Kunstschilder Alex Kanevsky hield op 1 juli 2020 een fascinerende lezing over de soms pijnlijke zoektocht van het schilderen. De basis voor zijn verhaal zijn enkele korte aantekeningen, die Richard Diebenkorn ooit op een vel papier krabbelde. Het werd na zijn dood in 1993 in zijn atelier gevonden, waar hij het op de wand had geplakt, als permanente reminder. In tamelijk cryptische zinnen, genummerd van 1 tot 10, probeert Diebenkorn, vooral bekend van zijn abstracte landschappen uit San Francisco’s Bay Area, zichzelf eraan te herinneren hoe hij het schilderen wil benaderen. Zijn punten slaan dus op het proces van het schilderen, op het stapsgewijs werken aan een schilderij. Een voorbeeld:
“Probeer uit wat niet zeker is. Zekerheid ontstaat misschien verderop, of niet. Ze kan waardevol zijn, als misvatting.”

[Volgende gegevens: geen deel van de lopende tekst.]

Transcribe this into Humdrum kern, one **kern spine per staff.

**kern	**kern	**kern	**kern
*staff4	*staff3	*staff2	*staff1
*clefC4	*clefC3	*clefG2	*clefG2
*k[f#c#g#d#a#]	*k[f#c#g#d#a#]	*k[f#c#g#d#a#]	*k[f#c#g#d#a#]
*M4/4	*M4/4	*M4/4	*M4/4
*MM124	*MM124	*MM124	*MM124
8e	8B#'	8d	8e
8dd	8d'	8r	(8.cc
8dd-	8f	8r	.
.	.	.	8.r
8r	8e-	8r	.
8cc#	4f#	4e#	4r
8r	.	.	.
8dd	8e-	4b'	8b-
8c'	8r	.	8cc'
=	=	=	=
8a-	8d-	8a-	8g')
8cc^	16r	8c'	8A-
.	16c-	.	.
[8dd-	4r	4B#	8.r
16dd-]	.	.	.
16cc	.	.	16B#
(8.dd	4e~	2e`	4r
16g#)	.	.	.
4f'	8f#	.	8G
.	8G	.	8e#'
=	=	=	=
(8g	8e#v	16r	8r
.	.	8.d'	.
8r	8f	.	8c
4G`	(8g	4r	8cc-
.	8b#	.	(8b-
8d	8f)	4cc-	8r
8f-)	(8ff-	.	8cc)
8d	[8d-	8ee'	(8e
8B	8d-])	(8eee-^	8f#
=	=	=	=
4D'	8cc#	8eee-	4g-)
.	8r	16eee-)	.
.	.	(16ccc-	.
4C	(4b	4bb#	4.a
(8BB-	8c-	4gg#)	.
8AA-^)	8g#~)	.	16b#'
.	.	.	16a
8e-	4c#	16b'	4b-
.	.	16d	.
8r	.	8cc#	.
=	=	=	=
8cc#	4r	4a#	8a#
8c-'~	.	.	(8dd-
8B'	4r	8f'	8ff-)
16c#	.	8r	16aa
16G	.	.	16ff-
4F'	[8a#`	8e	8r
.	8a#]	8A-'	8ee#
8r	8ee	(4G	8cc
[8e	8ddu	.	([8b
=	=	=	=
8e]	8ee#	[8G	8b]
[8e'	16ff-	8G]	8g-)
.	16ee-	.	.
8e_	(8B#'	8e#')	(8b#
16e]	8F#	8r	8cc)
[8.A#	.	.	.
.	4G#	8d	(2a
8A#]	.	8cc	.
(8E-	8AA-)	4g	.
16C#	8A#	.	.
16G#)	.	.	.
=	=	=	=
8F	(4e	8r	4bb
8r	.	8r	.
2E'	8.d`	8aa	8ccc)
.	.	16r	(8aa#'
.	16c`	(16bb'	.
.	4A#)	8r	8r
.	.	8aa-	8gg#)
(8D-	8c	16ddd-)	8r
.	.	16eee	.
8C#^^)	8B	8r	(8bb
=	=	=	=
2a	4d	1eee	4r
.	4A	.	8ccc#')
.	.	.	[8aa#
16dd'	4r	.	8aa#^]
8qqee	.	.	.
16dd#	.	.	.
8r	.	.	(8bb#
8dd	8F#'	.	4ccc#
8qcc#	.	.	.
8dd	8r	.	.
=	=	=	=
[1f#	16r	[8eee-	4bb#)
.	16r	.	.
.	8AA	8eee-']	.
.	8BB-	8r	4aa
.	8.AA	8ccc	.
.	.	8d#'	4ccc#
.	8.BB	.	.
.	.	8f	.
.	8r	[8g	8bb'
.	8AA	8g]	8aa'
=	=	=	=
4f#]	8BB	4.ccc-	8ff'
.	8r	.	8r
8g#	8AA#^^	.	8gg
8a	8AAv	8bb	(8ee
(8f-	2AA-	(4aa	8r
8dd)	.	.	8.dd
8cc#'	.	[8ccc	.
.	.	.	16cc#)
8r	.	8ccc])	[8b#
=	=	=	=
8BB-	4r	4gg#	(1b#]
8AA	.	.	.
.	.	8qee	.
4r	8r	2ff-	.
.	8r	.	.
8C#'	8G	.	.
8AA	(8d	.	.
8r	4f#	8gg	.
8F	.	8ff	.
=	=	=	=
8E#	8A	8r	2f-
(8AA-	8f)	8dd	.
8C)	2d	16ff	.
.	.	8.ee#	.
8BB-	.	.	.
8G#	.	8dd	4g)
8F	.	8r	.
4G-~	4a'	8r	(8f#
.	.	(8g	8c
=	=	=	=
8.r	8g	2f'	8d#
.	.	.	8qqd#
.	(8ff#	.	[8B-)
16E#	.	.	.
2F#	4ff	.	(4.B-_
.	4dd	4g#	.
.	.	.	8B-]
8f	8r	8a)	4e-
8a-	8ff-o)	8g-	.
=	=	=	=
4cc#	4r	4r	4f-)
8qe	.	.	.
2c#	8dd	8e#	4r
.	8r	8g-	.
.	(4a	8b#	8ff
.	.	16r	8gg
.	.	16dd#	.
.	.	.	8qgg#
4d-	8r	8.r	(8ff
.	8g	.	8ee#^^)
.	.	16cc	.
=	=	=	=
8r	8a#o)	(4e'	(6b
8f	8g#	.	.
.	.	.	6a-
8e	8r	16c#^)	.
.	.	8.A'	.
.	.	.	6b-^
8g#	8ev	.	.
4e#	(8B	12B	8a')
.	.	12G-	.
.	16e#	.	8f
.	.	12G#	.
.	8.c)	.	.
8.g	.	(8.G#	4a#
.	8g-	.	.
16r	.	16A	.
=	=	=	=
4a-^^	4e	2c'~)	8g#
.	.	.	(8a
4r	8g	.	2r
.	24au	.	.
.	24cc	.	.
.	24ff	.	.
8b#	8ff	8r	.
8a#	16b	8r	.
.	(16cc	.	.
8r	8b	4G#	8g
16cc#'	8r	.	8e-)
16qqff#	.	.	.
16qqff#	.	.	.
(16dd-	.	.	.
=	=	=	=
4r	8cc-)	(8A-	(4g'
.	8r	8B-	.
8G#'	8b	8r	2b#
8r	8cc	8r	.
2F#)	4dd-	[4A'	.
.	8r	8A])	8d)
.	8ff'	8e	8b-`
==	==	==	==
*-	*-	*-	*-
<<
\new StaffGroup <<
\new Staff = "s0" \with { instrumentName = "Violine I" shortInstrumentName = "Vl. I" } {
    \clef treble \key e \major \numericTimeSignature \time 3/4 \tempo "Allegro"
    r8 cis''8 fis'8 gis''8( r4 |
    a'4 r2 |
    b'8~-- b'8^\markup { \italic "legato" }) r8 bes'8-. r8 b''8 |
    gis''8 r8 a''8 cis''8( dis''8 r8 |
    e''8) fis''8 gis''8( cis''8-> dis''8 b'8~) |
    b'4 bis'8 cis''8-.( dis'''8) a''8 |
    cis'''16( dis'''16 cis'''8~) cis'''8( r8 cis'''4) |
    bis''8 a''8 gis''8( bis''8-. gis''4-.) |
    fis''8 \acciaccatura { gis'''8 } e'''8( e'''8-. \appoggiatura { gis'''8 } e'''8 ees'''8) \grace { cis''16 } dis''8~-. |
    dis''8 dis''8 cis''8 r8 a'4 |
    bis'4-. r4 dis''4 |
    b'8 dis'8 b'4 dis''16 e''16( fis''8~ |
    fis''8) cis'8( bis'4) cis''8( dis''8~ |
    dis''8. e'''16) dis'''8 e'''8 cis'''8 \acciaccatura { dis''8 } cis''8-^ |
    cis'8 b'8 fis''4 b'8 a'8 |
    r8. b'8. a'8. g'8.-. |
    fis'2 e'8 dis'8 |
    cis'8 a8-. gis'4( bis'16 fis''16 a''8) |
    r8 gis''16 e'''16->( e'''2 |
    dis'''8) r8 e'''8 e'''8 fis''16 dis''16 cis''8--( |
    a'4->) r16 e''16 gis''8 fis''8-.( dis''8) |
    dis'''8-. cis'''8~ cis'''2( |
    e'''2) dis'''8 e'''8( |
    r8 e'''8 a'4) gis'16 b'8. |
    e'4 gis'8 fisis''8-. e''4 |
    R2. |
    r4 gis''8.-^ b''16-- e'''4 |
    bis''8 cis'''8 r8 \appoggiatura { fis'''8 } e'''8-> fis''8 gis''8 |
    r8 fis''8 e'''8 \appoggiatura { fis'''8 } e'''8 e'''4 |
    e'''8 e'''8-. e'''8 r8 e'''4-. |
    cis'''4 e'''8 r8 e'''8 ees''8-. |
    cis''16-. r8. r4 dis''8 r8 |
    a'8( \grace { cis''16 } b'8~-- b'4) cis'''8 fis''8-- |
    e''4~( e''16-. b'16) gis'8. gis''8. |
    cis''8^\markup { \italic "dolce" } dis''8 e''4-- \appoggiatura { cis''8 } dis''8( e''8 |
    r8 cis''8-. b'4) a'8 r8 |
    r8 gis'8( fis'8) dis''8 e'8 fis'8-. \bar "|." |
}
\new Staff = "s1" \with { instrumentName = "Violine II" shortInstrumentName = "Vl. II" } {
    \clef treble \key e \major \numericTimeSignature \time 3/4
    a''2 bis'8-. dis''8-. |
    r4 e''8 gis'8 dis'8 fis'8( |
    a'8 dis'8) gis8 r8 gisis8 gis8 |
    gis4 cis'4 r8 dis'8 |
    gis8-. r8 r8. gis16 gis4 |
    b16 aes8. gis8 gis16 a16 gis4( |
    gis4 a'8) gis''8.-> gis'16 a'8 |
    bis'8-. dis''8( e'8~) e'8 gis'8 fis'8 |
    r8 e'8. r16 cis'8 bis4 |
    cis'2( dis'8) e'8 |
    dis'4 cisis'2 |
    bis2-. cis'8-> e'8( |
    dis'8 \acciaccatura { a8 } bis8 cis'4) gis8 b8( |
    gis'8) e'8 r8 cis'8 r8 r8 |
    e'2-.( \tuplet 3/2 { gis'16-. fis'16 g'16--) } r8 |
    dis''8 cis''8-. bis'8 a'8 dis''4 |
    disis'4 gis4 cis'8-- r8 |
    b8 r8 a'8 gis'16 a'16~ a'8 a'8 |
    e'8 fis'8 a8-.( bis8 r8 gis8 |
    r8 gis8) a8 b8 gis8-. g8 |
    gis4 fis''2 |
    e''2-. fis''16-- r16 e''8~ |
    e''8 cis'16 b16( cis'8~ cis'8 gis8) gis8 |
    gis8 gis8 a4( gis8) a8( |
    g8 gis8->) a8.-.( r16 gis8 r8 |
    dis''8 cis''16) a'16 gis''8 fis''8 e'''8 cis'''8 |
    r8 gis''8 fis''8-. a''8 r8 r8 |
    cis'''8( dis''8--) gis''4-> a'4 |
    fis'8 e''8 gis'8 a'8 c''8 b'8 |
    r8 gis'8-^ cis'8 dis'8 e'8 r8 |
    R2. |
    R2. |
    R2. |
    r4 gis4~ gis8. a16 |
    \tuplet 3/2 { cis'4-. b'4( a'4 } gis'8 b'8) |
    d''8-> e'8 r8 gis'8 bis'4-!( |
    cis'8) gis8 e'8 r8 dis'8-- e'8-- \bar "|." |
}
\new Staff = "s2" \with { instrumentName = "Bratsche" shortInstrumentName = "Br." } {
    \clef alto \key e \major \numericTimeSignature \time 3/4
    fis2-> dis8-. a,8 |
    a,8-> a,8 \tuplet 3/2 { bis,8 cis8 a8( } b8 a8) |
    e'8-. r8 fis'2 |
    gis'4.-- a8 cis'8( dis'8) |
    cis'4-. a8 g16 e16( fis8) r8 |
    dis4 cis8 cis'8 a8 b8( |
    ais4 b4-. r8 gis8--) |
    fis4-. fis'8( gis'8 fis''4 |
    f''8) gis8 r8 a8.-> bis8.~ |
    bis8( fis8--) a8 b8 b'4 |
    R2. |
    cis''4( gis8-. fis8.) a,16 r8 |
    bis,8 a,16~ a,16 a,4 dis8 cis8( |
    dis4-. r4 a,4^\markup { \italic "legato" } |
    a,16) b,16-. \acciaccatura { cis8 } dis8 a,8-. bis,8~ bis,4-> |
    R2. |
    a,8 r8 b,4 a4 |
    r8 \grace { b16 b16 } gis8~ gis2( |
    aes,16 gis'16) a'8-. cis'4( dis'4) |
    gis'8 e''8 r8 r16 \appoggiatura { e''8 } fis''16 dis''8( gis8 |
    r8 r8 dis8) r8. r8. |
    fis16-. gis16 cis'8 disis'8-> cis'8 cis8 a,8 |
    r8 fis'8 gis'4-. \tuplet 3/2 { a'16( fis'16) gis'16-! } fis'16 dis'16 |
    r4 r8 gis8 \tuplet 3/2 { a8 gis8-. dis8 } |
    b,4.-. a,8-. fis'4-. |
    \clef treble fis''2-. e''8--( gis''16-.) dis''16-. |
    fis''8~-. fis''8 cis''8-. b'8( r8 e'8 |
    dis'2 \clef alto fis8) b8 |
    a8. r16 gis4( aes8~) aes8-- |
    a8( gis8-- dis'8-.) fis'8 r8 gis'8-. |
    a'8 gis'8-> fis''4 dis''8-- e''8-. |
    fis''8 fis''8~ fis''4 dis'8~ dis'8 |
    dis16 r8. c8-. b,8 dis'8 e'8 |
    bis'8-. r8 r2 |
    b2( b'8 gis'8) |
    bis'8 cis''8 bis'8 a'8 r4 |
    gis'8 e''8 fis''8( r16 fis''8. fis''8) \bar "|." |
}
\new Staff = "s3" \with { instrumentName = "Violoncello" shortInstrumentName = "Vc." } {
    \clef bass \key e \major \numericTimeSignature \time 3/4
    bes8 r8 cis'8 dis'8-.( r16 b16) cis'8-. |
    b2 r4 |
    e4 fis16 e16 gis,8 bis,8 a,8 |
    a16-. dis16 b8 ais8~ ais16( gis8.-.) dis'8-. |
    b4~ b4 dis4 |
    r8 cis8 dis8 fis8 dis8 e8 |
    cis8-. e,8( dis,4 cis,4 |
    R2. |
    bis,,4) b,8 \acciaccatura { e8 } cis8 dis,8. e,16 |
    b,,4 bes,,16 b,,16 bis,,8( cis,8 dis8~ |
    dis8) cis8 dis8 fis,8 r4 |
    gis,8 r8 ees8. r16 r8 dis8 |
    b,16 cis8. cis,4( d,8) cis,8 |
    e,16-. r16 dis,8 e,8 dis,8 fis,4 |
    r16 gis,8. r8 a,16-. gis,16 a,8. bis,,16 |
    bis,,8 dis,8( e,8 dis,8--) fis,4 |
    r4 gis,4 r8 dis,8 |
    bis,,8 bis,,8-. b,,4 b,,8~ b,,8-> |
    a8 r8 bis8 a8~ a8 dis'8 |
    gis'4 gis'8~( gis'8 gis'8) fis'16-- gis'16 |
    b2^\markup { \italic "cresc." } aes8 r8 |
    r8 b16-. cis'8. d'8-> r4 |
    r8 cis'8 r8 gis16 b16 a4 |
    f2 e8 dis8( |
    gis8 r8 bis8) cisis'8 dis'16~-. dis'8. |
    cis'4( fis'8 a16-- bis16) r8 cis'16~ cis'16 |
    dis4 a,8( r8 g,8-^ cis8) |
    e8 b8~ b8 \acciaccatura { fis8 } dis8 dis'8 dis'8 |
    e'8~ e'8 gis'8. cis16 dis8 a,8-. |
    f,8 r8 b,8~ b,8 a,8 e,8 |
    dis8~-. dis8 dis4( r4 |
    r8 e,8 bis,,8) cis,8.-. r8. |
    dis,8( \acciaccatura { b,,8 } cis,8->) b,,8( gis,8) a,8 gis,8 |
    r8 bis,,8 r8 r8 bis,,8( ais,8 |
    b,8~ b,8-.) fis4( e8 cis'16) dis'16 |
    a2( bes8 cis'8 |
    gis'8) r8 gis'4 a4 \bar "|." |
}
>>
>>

Dit is Diebenkorns eerste punt. Alex Kanevsky kan in zijn lezing (voor leerlingen van de Studio Incamminati) niets anders doen dan Diebenkorns ‘aanwijzing’ van zijn eigen interpretatie voorzien. Uit de hele lezing wordt duidelijk dat Kanevsky’s persoonlijke ervaring als schilder heel sterk met die van Diebenkorn overeenkomt. We moeten tijdens het schilderen, zegt Kanevsky, het onzekere opzoeken en uitproberen wat we nog niet beheersen. Dit betekent dat je als schilder fouten moet durven maken, en dat je je voor je fouten of vergissingen, en de correcties die erop volgen, niet moet schamen. Alleen met die instelling kan het lukken om iets te realiseren (in een schilderij) dat verder reikt dan waar je als schilder al was.
Steeds weer benadrukt Kanevsky in zijn lezing dat het helemaal niet erg is als er dingen verkeerd gaan, of anders uitpakken dan je wilt. “Painting is not a planned activity, it is a dialogue”. Omarm juist het onverwachte dat gebeurt wanneer je, al schilderend, risico neemt. Als het schilderij-in-wording je een heel andere kant op stuurt dan waar je naartoe wilde is dat misschien wel een geschenk uit de hemel, dat je maar het beste met twee handen kunt aanvaarden. Maar je krijgt zo’n ‘geschenk’ alleen maar wanneer je van het vooraf uitgestippelde pad durft af te wijken – en wanneer je het aandurft om toch te proberen wat je nog niet beheerst.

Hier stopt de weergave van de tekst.